Treye Hanner: Tell our readers a little about you and your journey to a career in the mortgage lending business?
Josh Moody: My father, Pat Moody, opened his company, The Mortgage Center, in 1992 in Cullman. After graduating from Auburn University in 2001, I went to work for him in what was going to be a “temporary” situation after college until I found something permanent. I found that I really enjoyed the mortgage industry and all the facets of being a loan originator. So, it quickly became apparent that this was going to be something a little longer term.
In 2015, our family felt the Lord calling us overseas to Uganda to serve on the mission field. So, in early 2016, I left The Mortgage Center, and we packed up everything and moved to Africa. We were in Uganda for nearly 2 ½ years before transitioning back to Gardendale. Upon moving back, I went to work for Lifeline Children’s Services and was still involved in international ministry.

Although I thought my time in the mortgage business was over, in late 2019, my dad approached me about coming back to work for the company (which had since gone in under the Hometown Lenders umbrella). I accepted and started back in early 2020 just as the pandemic hit. Nobody saw it coming, but the pandemic ushered in record low interest rates and an opportunity for many people to take advantage of these rates and improve their financial position in a time when it was much needed.
All in all, I’ve been in the mortgage business for the better part of 20 years. I joke with people that I only know how to do mortgages and be a missionary. I’ve never done anything else. I’m thankful now to be with The Mortgage Center Powered by Hometown Lenders. It truly is an incredible company full of the best people in the industry who want to serve their customers with the best products and customer service available.
Treye Hanner: How has the mortgage industry changed throughout your time in the industry?
Josh Moody: Obviously, like any other industries, the technology has advanced rapidly. When I started in the business, we were still handwriting most everything. Loan packages were mailed. One file could literally be hundreds of pages thick. Now, it’s E signatures, emails, scans, and multiple other technology advances that have made the industry much more efficient. Technology is great, but one negative about it is that it has made it so that you might complete a loan transaction and never actually meet your customer face to face. I enjoy interacting with people and meeting new people and shaking hands across the desk. Technology, in many cases, has eliminated the need for that face to face. It can be easier but much less personal. I still try to keep it as personal as possible.
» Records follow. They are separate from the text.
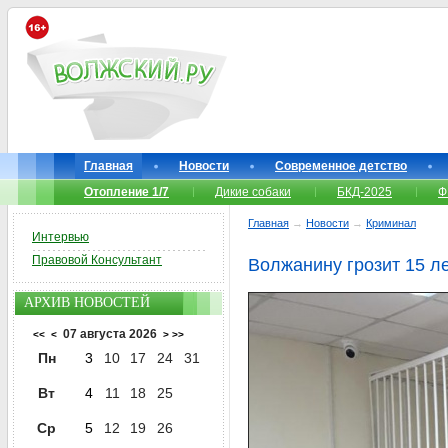
Главная
Новости
Современное детство
Отопление 1/7
Дикие собаки
БКД-2025
Ф
Главная
→
Новости
→
Криминал
Интервью
Правовой Консультант
Волжанину грозит 15 л
АРХИВ НОВОСТЕЙ
07 августа 2026
<<
<
>
>>
Пн
3
10
17
24
31
Вт
4
11
18
25
Ср
5
12
19
26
Another major change has been in the loan products themselves. Everyone remembers the housing “bubble” that burst around 2006-2008. The main cause for this disaster was that loans were made that never should have been made because crazy loan products existed. Many people were put into houses they couldn’t afford because income wasn’t verified, and the credit was suspect. These loans have since been cleaned up (as they should have been), and we have gotten back to common sense lending where everything is verified and poured over.
Treye Hanner: What is your philosophy in how you work with folks that contact you about a new mortgage or refinance? Do you feel folks are a little wary of the industry?
Josh Moody: This may sound cliché, but my philosophy regarding customer service is very simply to treat people the way that I would want to be treated if I were buying or refinancing. The mortgage process can be very confusing and ,in many cases, overwhelming. If I am the customer in that situation, I just want someone who I can trust to look out for my best interest (not their bottom line) and put me in the best loan product for my family. Jesus put it very simply when he said, “Do unto others as you would have them do to you.” I believe that fits into every aspect of our lives, including my role as a loan officer. I believe the way I treat my customers is a direct reflection of my character and I take that very seriously.
Treye Hanner: There has been a lot of activity in the mortgage industry over the last few years with very low interest rates and folks either buying new homes or refinancing. Now the federal Reserve has increased interest rates for a second time, is it still a good time to buy or refinance?
Josh Moody: It’s no secret lately that rates are going up, but we have to remember that historically speaking, they are still not bad. Many people remember the early 80s when mortgage rates were 18- 19%. Mortgage rates in the 5-7% range have been normal for years. We have been very fortunate to see rates in the 2%-3% range over the last couple of years, but those are not going to be “the norm”. We are seeing mortgage rates now get back to a more normal range. As we all know, demand for housing has driven up home values at a record pace as well. Even though rates are a little higher than they were, it may be a great time to take advantage of this and pull some equity out of your house to pay off high interest credit cards or other debt or do those home improvements you’ve been wanting to do. Bottom line is that even in a market where rates are trending upward, you can still take advantage of some things that could help your family accomplish your financial goals. Helping you find these products and making it happen is what I’m here for.